FACT CHECK: US Does Not Give Free Healthcare And Organ Donations To Israelis

Elias Atienza | Senior Reporter

A video shared on Facebook claims the United States gives free healthcare and organ donations.

Verdict: False

There is no evidence all Israelis get free healthcare and priority organ donations in the U.S., according to experts and media outlets.

Fact Check:

Social media users are sharing claims that Israelis get free healthcare and priority for organ donations in the U.S. One user wrote, “Israelis apparently get free healthcare in the U.S. and receive organs ahead of Americans??”

These claims appear to lack evidence. If Israelis were able to get free healthcare in the U.S. for being a citizen of Israel, media outlets would have covered it, yet none have. Israeli citizens and permanent residents have universal healthcare coverage, according to International Trade Association.

Experts told outlets that the claim appears to be unfounded.
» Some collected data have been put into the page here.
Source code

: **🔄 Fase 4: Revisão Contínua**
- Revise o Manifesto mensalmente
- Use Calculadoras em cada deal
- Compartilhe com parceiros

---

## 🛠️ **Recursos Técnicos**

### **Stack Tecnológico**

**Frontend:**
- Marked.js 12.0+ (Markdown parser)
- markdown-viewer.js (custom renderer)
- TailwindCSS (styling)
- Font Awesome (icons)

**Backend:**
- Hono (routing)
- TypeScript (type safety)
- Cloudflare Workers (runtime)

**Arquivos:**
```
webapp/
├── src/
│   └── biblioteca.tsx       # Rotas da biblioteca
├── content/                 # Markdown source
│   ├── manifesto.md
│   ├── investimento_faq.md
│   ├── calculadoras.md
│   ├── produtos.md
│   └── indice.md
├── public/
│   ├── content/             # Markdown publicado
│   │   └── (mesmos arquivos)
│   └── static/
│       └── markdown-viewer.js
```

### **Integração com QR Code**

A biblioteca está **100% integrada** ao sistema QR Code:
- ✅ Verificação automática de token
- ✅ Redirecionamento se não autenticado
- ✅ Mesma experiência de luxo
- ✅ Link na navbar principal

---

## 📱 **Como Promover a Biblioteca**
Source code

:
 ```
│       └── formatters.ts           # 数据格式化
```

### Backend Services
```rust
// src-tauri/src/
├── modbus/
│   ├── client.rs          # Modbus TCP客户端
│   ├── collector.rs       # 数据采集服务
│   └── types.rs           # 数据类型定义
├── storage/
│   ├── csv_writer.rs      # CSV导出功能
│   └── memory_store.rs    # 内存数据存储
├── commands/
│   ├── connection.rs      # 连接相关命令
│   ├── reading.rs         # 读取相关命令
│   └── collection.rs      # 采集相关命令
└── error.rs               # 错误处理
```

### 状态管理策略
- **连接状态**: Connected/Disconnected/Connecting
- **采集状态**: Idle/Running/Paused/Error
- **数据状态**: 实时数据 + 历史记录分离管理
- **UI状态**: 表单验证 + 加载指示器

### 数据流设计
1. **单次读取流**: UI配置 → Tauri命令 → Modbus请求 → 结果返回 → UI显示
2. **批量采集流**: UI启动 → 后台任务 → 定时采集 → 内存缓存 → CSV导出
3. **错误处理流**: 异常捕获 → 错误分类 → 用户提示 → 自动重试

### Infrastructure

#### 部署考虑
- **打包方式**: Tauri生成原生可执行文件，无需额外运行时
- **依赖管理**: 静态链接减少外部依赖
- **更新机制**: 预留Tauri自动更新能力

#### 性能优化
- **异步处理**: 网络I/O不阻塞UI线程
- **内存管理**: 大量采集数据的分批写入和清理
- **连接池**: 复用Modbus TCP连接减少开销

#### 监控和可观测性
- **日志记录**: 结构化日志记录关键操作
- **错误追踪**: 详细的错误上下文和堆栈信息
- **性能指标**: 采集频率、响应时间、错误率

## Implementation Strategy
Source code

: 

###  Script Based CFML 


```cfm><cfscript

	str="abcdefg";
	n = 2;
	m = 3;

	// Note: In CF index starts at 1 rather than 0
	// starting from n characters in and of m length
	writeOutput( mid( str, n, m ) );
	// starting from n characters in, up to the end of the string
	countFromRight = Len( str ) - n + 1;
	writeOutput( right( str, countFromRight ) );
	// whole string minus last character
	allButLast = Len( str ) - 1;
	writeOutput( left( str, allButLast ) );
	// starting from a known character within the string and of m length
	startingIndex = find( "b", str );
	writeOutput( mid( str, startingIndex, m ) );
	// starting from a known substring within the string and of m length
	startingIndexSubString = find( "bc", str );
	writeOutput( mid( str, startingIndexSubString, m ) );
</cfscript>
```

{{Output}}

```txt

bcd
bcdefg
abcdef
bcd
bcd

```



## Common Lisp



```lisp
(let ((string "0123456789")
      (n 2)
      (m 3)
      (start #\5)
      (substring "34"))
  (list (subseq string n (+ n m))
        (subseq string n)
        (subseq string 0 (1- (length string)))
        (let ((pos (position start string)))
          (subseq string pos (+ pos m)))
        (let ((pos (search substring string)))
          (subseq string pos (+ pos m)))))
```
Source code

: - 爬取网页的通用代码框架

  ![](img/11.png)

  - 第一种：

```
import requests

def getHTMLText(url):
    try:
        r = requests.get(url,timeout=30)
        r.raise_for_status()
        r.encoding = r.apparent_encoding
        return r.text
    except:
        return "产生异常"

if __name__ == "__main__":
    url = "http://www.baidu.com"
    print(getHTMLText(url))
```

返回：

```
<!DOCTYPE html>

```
VERIFY reported that “Wendy Parmat, the faculty director at Northeastern University’s Center for Health Policy and Law, told VERIFY she doesn’t know of any federal program that provides free healthcare for Israeli citizens, as the viral posts allege.”

“Speaking broadly, foreigners coming temporarily to the United States from any country and even immigrants who have lived in the US for several years would have very limited access to free health care — and this would chiefly be emergency care if they were unable to pay for it in an acute situation,” Michelle Mittelstadt, director of communications at the nonprofit Migration Policy Institute, told AFP Fact Check.

Foreigners visiting the U.S. for medical reasons usually need to pay for treatment. For example, the National Institutes for Health (NIH) says that people who come to the U.S. for clinical research through the NIH “must also provide documentation that they have sufficient funds to cover expenses for their visit and departure from the U.S.”

“Temporary visa holders as well as most immigrants with green cards who have less than five years of US residence (there are exceptions for children and pregnant women) are ineligible for federal public health care programs,” Mittelstadt said.

The United Network for Organ Sharing (UNOS) says on its website that patients from other countries can receive organ transplants, but “international patients receive organs based on the same policies as U.S. citizens.” VERIFY reported that UNOS said 30 Israelis received organ transplants out of 46,360 in 2023.

There are several agreements between Israel and the U.S. on subjects such as agriculture and security, according to the Jewish Virtual Library. None of these agreements, though, are centered around free healthcare or priority donations for Israelis.